◆ Problem details
Through to the final line, write out the records below exactly, omitting any images they contain.

◆ Listed records

********

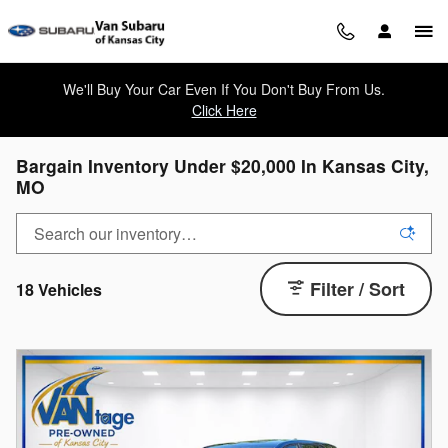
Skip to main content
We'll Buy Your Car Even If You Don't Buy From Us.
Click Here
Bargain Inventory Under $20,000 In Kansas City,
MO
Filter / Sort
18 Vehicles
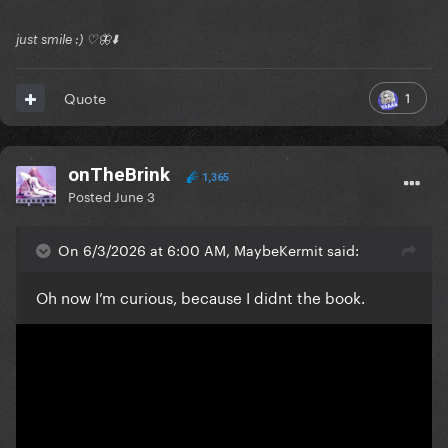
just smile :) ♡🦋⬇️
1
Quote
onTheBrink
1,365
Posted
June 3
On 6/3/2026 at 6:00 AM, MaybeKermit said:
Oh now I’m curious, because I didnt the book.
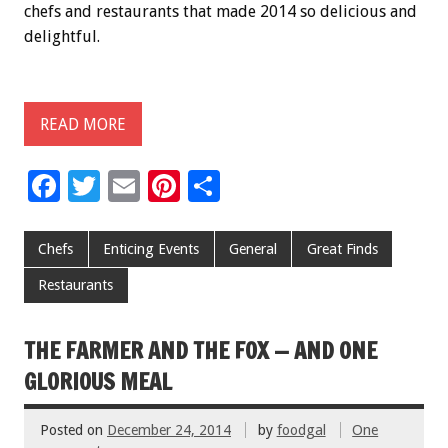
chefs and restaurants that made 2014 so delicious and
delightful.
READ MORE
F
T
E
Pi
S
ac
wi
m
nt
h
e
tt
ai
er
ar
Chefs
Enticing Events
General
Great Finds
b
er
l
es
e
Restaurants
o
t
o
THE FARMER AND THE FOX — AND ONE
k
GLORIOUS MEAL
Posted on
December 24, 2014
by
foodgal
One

********

◆ Response
Skip to main content
We'll Buy Your Car Even If You Don't Buy From Us.
Click Here
Bargain Inventory Under $20,000 In Kansas City,
MO
Filter / Sort
18 Vehicles
just smile :) ♡🦋⬇️
1
Quote
onTheBrink
1,365
Posted
June 3
On 6/3/2026 at 6:00 AM, MaybeKermit said:
Oh now I’m curious, because I didnt the book.
chefs and restaurants that made 2014 so delicious and
delightful.
READ MORE
F
T
E
Pi
S
ac
wi
m
nt
h
e
tt
ai
er
ar
Chefs
Enticing Events
General
Great Finds
b
er
l
es
e
Restaurants
o
t
o
THE FARMER AND THE FOX — AND ONE
k
GLORIOUS MEAL
Posted on
December 24, 2014
by
foodgal
One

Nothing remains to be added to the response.